How to extract maximum from your engine
Once again, check out dyno graph. The torque and power curve cross at certain rpm and that's where you have to be for optimal power output of your engine. In other words, it is all down to your shifting skills and how quickly can you up-shift. My years in extreme sports and motorsport tell me, I have to rev my engine up to 3200rpm so that after I've gear in and clutch engaged at 2800rpm. That's the bottom rpm limit for me. In mountains, I rev my car to 3800rpm.
Let's talk about normal daily driving; not everyone is spirited driver. As I said before...most ECU remaps are bad because eExperts push the max torque at low revs and misinformed customers suffering from "high dyno graphs euphoria" are doomed for expensive disaster.
Octavia 2.0TDi 103kW and its turbo is at its optimum at around 2500rpm - shift at 2800 rpm and you get most of your engine on flatlands.
There is sure way how to kill your car in no time:
- low revs = excessive strain on clutch, gearbox, crankshaft, bearings.... furthermore, excessive build up of carbon deposits in turbo
- what you save in fuel; you'll pay dearly later on
- medium to high revs wear engine block walls; find the compromise between
- it is all about maintenance
Some mechanical facts about VW cars:
- dual fly mass OEM clutch can handle around 350 - 400Nm; factory tuned torque is 320Nm. Bad tuners love to push it hard at low revs..up to 420Nm. Start saving for a new single mass clutch. There is outcry in all car tuning forums about "rubbish DFM clutches"
- 02Q/M350 six gear gearbox can handle around 500Nm. It is all down to your driving style. Higher revs = less torque
- GT16/17 turbo has max boost at around 2500rpm and it is able to handle around 2.6 bar boost with thermal efficiency of 63%
I like to keep torque down at low revs and let it ride wild at optimal revs where turbo is at max boost. In case of my small GT16 turbo - optimal engine revs for turbo is around 2500rpm. I intentionally reduce torque in ECU maps so that I'm forced to use higher revs where more power and less torque is required.

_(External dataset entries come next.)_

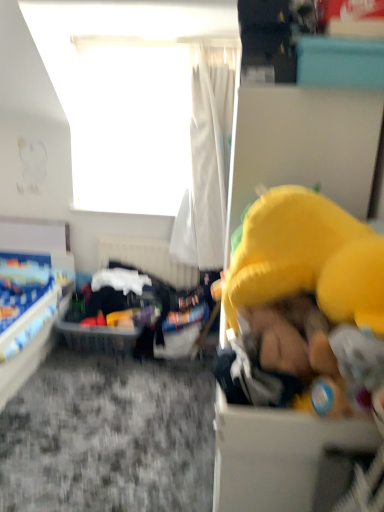
Question: Should I look upward or downward to see blue fabric bed at lower left?

Choices:
 (A) down
 (B) up

Answer: (A)

Question: Considering the relative sizes of yellow plush toy at right and white fabric bed frame at center in the image provided, is yellow plush toy at right wider than white fabric bed frame at center?

Choices:
 (A) yes
 (B) no

Answer: (A)

Question: Is yellow plush toy at right positioned before white fabric bed frame at center?

Choices:
 (A) yes
 (B) no

Answer: (A)

Question: Does yellow plush toy at right have a lesser width compared to white fabric bed frame at center?

Choices:
 (A) no
 (B) yes

Answer: (A)

Question: Is white fabric bed frame at center inside yellow plush toy at right?

Choices:
 (A) no
 (B) yes

Answer: (A)

Question: From a real-world perspective, is yellow plush toy at right below white fabric bed frame at center?

Choices:
 (A) no
 (B) yes

Answer: (A)

Question: Considering the relative sizes of yellow plush toy at right and white fabric bed frame at center in the image provided, is yellow plush toy at right smaller than white fabric bed frame at center?

Choices:
 (A) yes
 (B) no

Answer: (B)

Question: Considering the relative positions of white sheer curtain at upper center and yellow fabric toy at right, the second box from the top, in the image provided, is white sheer curtain at upper center to the left of yellow fabric toy at right, the second box from the top, from the viewer's perspective?

Choices:
 (A) no
 (B) yes

Answer: (B)

Question: Is white sheer curtain at upper center positioned with its back to yellow fabric toy at right, the first box from the left?

Choices:
 (A) yes
 (B) no

Answer: (B)

Question: Does white sheer curtain at upper center have a lesser width compared to yellow fabric toy at right, the 1th box viewed from the front?

Choices:
 (A) no
 (B) yes

Answer: (A)

Question: From a real-world perspective, is white sheer curtain at upper center on top of yellow fabric toy at right, the 1th box viewed from the front?

Choices:
 (A) no
 (B) yes

Answer: (B)

Question: Is yellow fabric toy at right, the 1th box viewed from the front, inside white sheer curtain at upper center?

Choices:
 (A) no
 (B) yes

Answer: (A)

Question: From the image's perspective, does white sheer curtain at upper center appear lower than yellow fabric toy at right, the second box from the top?

Choices:
 (A) yes
 (B) no

Answer: (B)

Question: Is translucent plastic basket at center at the left side of yellow plush toy at right?

Choices:
 (A) yes
 (B) no

Answer: (A)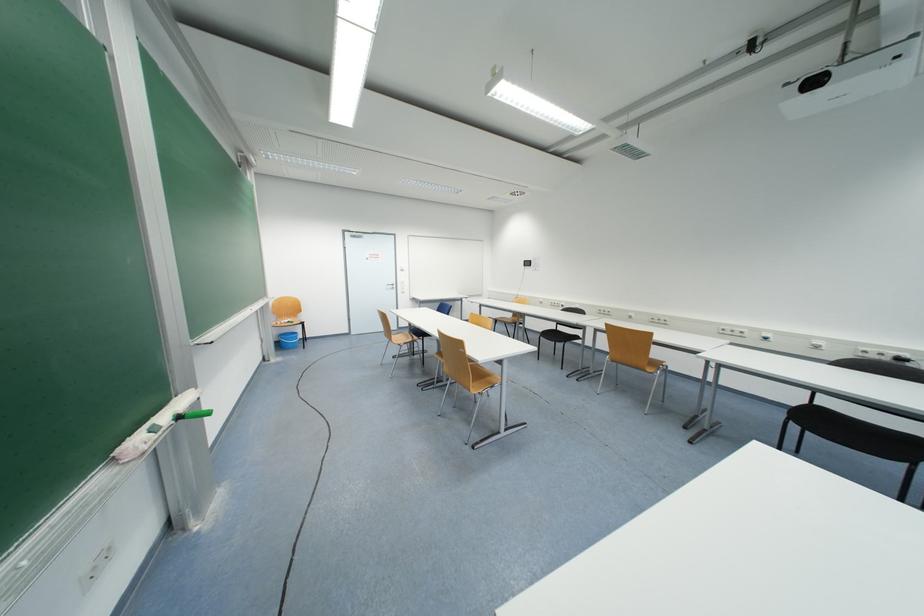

1400kg Skoda Octavia needs around 200Nm to run at flat-lands. You still have lots of torque left. I live in alpine country and 300Nm is minimum on alpine roads. Try to shift gears in steep hill at low revs, I dare you 😉
I still have my factory equipped DFM (dual fly-mass) clutch and 190k km on ODO. I never save money on wrong places (low engine revs) because it always cost more in long term !!!